TS5 is matrix? I’ve been using the TS5 beta client for over a year and I’ve been able to connect to my old TS3 server with no problems, both audio and text. I wasn’t aware there was a new TS5 server either, I thought they were going to keep the current one.
This is great news for Matrix also. With a widely known project like Teamspeak adopting it as a protocol, others might follow.
Speaking of Teamspeak 5 - I hope the new client doesn't hog multiple gigabytes of RAM. Being lightweight is one of the reasons I prefer Teamspeak over Discord.
Yes but the current UX for that is terrible. With the proposed MSC linked in the blog post, Matrix will additionally gain Teamspeak/Discord like voice channels [1].
With this we could finally have a proper Teamspeak/Mumble bridge for voice that gets properly represented on the Matrix side which is amazing :D
Also kinda funny that Teamspeak only recently started using Matrix for their global chat feature [2].
Maybe now after the gitter acquisition, Element should consider acquiring a certain voice-focused company ;)
It's too bad Teamspeak stopped existing as the excellence it was in the Teamspeak 2/3 era. By the end of TS3 they had already implemented nagware that would kill TS3 servers every $x months unless you reinstalled $latest. And now with Teamspeak 5 it's just Matrix. And Matrix is a super heavy protocol. You can't just spin up a matrix server on some random low end VPS with 512 MB of ram.
The text channels in mumble/teamspeak are pretty much irrelevant because matrix already has good text channels, the IRC part. The text channels there are just to post the odd link or something in mumble/ts.
There's a reason discord is winning, and i'm saying that as a matrix+mumble/ts user. They integrated modern IRC and modern (worse but free)/teamspeak nicely.
Honestly, I don't really want to file feature requests about this because if it's not as good as mumble i'm not going to use it for voice.
And making it as good as mumble is not trivial, because browser tech sucks. WebRTC is entirely inadequate imo. (I have messed around with POCs myself)
> And, the big one drum roll, please... we will be integrating this into Element so you can have voice and video rooms, and hold group video calls inside the Element app natively over Matrix.
I'd love to replace my teamspeak server with this. Discord is tempting, but I'd rather host it myself.
I've tried Matrix, and I feel it has potential, but right now the standard homeserver is slow and a bit of a memory hog. There are some on-going projects to develop other implementations, but they are far from complete, and not usable. I'm also a bit miffed why they didn't just choose the standard "user@domain" format for user identifiers.
> It doesn't look like an insurmountable effort from one person to support the XEPs required to create a competent chat application, unlike my impression of Matrix.

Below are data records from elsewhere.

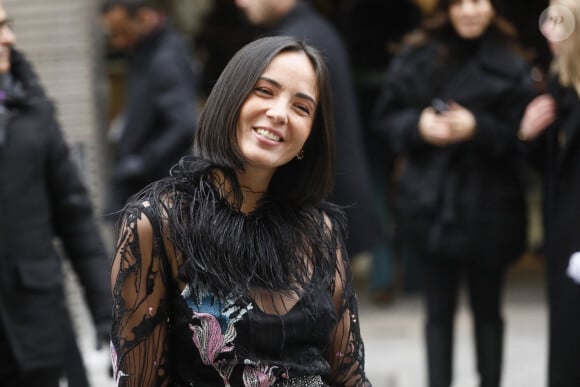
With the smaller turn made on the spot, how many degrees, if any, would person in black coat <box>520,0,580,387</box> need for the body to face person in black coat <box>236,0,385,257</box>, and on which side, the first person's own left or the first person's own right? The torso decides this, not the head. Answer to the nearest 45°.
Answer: approximately 45° to the first person's own right

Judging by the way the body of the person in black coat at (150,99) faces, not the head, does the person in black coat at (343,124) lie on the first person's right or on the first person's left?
on the first person's left

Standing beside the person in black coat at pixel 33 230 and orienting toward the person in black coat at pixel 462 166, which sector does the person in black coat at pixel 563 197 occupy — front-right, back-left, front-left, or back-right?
front-right

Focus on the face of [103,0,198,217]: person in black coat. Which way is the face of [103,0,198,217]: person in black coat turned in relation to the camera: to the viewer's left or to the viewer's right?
to the viewer's left

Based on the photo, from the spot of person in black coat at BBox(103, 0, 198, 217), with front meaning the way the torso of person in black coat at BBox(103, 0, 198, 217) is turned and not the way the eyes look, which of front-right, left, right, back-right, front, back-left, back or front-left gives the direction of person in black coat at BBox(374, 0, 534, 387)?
back-left

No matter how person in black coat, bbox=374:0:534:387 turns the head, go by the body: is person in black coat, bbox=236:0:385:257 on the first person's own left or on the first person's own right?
on the first person's own right

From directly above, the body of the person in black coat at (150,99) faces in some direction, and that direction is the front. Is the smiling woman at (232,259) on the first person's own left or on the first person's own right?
on the first person's own left

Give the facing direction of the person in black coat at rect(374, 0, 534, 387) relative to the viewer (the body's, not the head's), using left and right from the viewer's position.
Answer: facing the viewer

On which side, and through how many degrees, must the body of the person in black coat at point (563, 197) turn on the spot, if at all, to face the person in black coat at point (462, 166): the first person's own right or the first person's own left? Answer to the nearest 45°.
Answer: approximately 45° to the first person's own right

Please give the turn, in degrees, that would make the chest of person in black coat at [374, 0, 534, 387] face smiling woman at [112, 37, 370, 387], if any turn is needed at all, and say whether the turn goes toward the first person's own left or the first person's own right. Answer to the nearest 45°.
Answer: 0° — they already face them

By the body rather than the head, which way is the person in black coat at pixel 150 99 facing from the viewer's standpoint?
to the viewer's left

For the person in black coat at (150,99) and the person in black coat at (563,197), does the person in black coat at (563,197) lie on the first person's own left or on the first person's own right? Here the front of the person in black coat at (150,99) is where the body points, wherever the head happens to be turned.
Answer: on the first person's own left
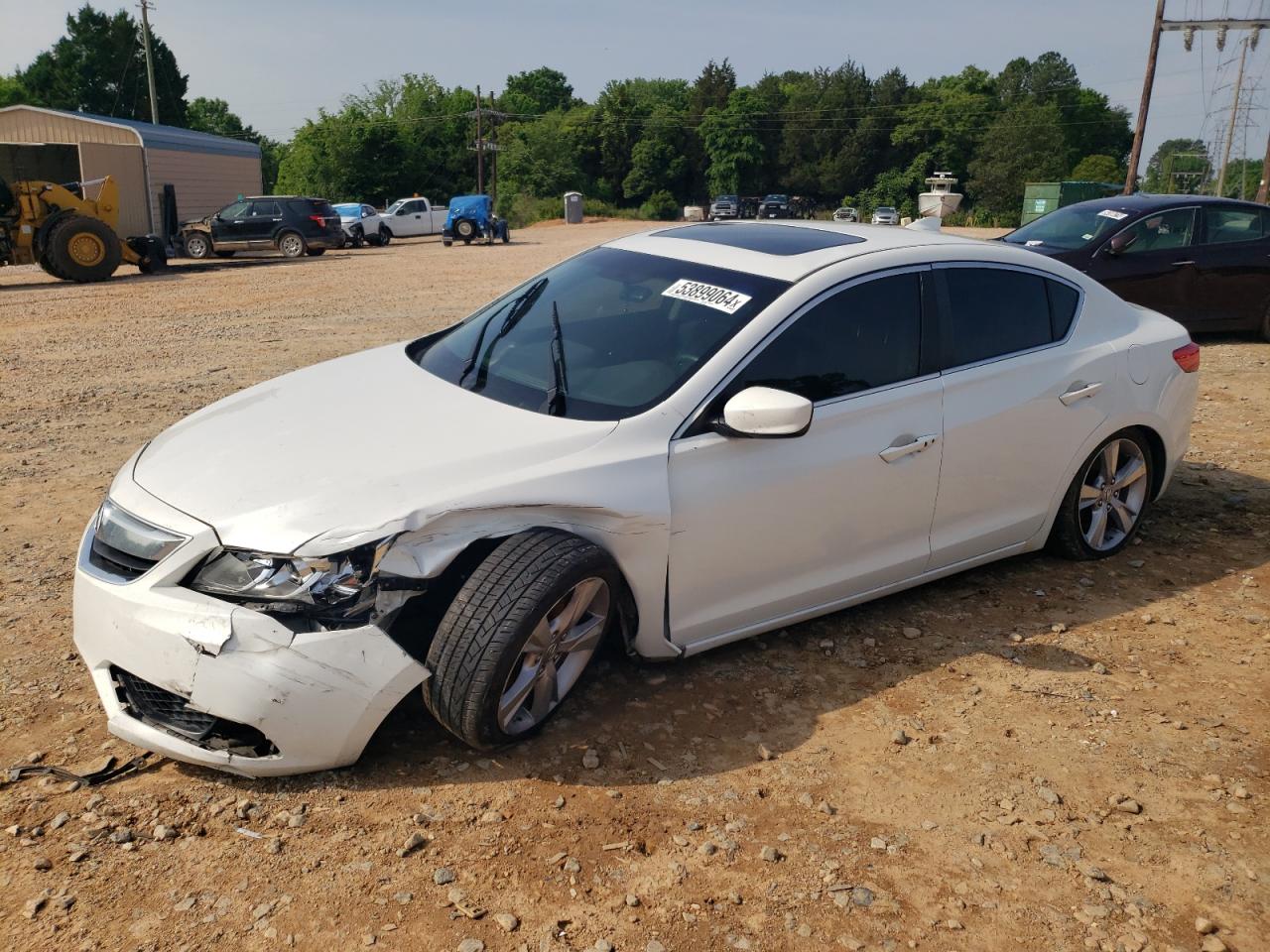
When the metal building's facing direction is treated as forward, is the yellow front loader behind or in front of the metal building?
in front

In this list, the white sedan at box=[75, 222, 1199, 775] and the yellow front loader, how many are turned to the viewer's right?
1

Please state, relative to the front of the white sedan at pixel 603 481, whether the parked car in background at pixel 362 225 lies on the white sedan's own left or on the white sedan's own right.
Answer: on the white sedan's own right

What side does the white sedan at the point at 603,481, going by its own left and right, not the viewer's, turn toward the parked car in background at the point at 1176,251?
back

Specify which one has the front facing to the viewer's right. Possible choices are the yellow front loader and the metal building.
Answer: the yellow front loader

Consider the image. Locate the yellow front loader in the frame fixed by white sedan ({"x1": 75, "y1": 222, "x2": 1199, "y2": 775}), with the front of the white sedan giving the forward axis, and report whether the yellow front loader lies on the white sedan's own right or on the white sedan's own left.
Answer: on the white sedan's own right

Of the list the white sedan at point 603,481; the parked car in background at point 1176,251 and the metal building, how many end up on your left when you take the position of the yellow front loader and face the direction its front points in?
1

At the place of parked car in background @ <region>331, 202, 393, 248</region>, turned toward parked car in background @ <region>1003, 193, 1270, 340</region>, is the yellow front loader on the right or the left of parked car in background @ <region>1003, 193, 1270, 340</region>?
right

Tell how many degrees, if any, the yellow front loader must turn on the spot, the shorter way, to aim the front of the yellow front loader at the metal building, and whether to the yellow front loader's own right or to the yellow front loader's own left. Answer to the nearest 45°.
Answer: approximately 90° to the yellow front loader's own left

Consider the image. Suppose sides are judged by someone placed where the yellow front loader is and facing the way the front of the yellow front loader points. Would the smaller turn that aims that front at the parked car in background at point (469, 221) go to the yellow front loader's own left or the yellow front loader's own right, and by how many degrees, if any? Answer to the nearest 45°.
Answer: approximately 45° to the yellow front loader's own left

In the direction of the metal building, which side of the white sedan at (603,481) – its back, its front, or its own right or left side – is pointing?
right

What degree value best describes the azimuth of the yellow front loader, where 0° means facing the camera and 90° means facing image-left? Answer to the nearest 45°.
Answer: approximately 270°

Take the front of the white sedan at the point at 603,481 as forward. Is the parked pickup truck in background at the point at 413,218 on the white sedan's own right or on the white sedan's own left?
on the white sedan's own right

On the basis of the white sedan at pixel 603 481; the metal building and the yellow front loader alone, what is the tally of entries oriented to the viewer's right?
1

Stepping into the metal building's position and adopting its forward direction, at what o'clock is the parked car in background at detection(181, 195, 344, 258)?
The parked car in background is roughly at 9 o'clock from the metal building.

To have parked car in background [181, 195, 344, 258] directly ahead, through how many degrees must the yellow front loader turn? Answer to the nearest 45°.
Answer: approximately 45° to its left
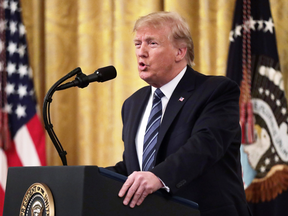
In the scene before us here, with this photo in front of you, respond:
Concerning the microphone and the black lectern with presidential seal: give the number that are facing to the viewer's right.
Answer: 1

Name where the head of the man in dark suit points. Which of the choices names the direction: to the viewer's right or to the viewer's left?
to the viewer's left

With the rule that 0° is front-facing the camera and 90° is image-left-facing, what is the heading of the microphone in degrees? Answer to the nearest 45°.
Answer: approximately 270°

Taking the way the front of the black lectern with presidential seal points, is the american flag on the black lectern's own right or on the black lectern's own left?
on the black lectern's own right

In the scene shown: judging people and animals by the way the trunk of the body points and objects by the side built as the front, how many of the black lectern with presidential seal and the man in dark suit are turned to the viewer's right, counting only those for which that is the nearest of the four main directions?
0

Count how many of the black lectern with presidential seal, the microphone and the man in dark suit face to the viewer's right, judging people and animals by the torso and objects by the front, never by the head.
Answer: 1

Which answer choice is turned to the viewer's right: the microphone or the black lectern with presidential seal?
the microphone

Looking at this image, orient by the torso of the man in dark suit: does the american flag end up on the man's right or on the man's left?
on the man's right
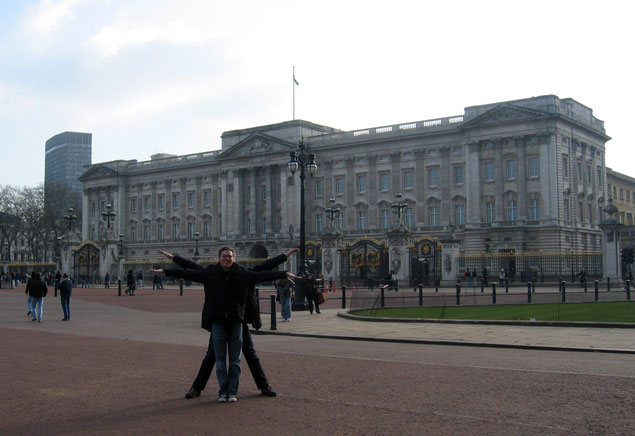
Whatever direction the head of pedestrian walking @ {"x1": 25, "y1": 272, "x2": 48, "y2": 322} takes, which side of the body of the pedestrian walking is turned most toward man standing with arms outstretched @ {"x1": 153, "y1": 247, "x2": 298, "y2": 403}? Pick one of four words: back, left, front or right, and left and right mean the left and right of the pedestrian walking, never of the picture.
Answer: back

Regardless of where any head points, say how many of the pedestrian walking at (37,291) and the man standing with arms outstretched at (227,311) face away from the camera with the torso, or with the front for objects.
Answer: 1

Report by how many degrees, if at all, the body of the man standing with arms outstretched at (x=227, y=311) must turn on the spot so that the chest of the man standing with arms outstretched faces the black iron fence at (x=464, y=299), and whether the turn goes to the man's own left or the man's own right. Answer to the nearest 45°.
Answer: approximately 135° to the man's own left

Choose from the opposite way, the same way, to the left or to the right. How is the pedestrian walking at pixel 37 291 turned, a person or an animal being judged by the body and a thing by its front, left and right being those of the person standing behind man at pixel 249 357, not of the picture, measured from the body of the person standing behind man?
the opposite way

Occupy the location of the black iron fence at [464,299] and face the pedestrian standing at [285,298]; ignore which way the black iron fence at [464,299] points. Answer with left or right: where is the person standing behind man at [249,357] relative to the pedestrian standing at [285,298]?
left

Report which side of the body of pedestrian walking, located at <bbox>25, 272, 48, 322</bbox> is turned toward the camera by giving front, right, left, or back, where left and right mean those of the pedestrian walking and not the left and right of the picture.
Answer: back

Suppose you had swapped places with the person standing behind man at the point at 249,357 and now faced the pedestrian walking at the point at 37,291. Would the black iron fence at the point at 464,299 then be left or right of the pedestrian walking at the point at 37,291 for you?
right

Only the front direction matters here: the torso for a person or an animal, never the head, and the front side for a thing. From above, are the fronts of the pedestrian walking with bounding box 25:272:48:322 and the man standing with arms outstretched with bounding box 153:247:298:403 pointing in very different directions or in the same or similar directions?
very different directions

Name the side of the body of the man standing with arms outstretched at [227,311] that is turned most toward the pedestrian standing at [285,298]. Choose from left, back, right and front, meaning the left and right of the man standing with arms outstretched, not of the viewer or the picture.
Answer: back

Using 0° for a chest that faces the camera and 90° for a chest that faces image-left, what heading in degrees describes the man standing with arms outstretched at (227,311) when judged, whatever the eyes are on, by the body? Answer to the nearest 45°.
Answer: approximately 0°

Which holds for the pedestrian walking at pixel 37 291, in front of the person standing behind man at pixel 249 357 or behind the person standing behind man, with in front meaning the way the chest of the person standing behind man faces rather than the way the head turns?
behind

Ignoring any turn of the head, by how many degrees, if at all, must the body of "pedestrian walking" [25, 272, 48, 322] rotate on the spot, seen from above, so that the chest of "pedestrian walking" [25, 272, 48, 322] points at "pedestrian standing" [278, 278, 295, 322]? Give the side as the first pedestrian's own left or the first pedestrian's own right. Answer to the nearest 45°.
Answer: approximately 135° to the first pedestrian's own right
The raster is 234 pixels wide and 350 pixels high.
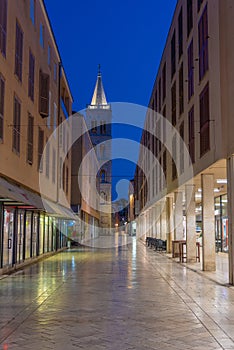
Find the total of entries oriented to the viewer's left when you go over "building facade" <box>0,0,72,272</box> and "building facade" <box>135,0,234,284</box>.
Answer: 1

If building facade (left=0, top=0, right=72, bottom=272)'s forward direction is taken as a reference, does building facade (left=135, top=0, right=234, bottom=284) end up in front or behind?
in front

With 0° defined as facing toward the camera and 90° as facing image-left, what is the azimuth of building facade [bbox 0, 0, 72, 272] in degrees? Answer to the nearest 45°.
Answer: approximately 270°

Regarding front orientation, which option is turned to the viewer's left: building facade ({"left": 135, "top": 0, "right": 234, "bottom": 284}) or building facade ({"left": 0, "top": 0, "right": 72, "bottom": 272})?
building facade ({"left": 135, "top": 0, "right": 234, "bottom": 284})

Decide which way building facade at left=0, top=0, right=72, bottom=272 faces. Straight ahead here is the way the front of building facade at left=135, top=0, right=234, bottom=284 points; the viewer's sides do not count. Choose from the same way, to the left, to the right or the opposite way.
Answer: the opposite way

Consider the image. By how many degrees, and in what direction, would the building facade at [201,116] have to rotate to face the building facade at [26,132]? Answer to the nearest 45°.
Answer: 0° — it already faces it

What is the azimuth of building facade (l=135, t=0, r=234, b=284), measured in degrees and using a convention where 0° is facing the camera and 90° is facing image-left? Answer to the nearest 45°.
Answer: approximately 90°
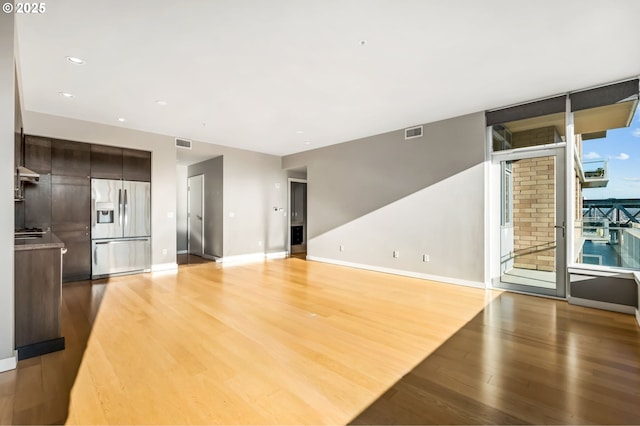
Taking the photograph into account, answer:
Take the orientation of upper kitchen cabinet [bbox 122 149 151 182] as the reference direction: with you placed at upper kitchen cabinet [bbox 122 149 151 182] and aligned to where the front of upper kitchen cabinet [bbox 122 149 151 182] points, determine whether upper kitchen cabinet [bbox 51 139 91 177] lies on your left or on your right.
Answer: on your right

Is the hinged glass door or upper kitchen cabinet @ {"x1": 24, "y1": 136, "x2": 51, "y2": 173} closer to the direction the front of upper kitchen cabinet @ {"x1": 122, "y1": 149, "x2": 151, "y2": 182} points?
the hinged glass door

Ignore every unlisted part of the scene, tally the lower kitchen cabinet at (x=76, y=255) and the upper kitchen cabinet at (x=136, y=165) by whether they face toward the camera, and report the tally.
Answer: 2

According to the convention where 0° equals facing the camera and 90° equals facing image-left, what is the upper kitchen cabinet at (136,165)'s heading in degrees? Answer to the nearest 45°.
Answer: approximately 0°

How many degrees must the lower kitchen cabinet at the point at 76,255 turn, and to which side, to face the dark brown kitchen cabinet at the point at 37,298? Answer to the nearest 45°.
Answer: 0° — it already faces it

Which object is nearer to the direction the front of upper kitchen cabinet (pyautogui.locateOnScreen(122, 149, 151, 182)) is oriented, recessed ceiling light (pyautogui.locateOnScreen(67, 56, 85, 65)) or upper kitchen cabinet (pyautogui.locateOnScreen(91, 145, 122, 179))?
the recessed ceiling light

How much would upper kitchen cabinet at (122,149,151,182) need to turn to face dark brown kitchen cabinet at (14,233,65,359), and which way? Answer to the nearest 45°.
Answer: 0° — it already faces it

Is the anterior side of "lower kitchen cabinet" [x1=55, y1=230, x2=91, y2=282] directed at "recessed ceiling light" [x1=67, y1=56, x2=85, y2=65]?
yes
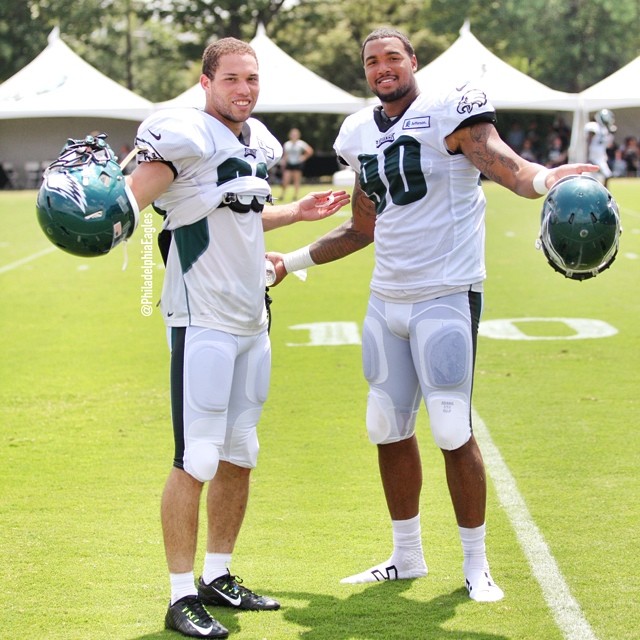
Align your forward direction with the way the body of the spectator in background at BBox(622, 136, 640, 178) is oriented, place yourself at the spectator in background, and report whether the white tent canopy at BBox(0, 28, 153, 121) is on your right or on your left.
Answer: on your right

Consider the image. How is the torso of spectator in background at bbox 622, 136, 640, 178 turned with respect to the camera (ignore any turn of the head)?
toward the camera

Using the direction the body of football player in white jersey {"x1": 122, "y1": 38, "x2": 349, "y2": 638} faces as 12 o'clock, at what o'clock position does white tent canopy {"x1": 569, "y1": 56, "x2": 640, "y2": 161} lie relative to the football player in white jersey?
The white tent canopy is roughly at 8 o'clock from the football player in white jersey.

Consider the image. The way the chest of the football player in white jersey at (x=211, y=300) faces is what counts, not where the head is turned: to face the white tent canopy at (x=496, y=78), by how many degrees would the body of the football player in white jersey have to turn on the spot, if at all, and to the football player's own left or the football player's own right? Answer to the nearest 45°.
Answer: approximately 135° to the football player's own left

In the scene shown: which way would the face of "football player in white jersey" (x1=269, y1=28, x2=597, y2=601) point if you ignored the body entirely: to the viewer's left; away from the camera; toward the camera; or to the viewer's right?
toward the camera

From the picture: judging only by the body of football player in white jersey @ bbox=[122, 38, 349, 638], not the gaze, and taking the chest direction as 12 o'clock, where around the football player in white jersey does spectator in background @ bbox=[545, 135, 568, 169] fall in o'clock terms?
The spectator in background is roughly at 8 o'clock from the football player in white jersey.

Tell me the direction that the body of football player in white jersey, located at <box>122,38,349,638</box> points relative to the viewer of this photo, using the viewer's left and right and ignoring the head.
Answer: facing the viewer and to the right of the viewer

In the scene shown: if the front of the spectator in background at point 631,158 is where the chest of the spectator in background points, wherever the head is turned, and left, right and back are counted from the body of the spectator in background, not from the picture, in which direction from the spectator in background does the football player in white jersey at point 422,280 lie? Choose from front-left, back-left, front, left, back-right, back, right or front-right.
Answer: front

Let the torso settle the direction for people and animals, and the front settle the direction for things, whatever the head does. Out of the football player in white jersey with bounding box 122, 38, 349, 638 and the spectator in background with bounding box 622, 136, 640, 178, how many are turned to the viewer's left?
0

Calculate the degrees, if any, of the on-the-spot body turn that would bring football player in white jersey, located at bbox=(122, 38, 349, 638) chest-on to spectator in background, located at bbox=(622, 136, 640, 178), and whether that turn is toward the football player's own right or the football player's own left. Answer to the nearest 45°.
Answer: approximately 135° to the football player's own left

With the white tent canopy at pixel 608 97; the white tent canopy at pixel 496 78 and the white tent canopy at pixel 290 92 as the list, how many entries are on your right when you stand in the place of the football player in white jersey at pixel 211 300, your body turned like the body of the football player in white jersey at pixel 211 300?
0

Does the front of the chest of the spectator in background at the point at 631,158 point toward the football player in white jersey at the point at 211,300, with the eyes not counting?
yes
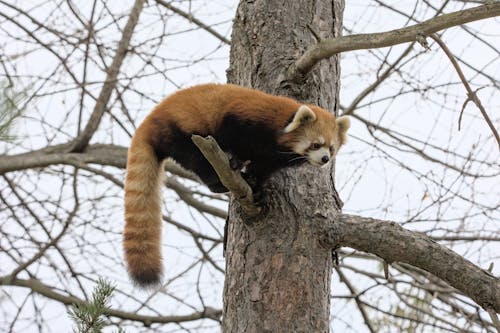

Could you explain how you got this particular impression?
As others have pointed out, we use jitsi.riot.im, which is provided by New Vector (the company behind Riot) rather than anything to do with Atlassian/Jitsi/8x8.
- No included audio/video calls. You have to link them manually and use a third-party stack, such as Jitsi
- Even if you have Jitsi the experience is not the same. Discord's experience is like a chat room, except with audio and video. In Element it's more like a standard call
I do not use Discord but I'm under the impression that it has voice channels like Mumble and Teamspeak whereas Matrix does not (yet) have them. This is a big deal-breaker for many teams and I'm definitely waiting until it has that feature before I deploy my own server.
For a chat-only replacement, it's definitely perfect.
Maybe pedantic, but Matrix is a protocol that predates Discord by 6 months. Maybe certain Matrix clients are a copycat of Discord, but the protocol itself doesn't necessitate that.
> Right now there's only the centralized matrix.org server
That's just blatantly false. Approximately 50% of Matrix users are on other homeservers.
> It's not so much a technical question as it is the attitude of "hey we're implementing our own chat protocol cause XML sucks".
This is just a strawman. Every single talk by Arathorn explains, in great detail, why Matrix is not just "XMPP but JSON". Maybe you disagree with their reasons, but then you should argue against their reasons not some other reasons that you came up with.
> That said, if the matrix protocol can actually manage to attract users and multiple implementations some years down the road
Given the recent hack it looks like Matrix has about ~10 million users federating with each other (if 50% of them are on Matrix.org and Matrix.org has 5 million users) -- and this doesn't count bridged users which aren't using Matrix but are benefiting from the ecosystem.
And there are also several implementations. Riot is the most popular and polished one, but there's a whole bunch of others[1].
It's a post by a very recent account, that didn't write that much to begin with.
With that said, screenshots look similar to the Element Matrix client: https://community.teamspeak.com/t/wishlist/1436/283
Even if TS5 was to be based on a Matrix client, that doesn't imply it supports the official Client-Server nor Server-Server APIs.
I've argued that Matrix was a good fit for integrating into Mumble, I am still of that opinion.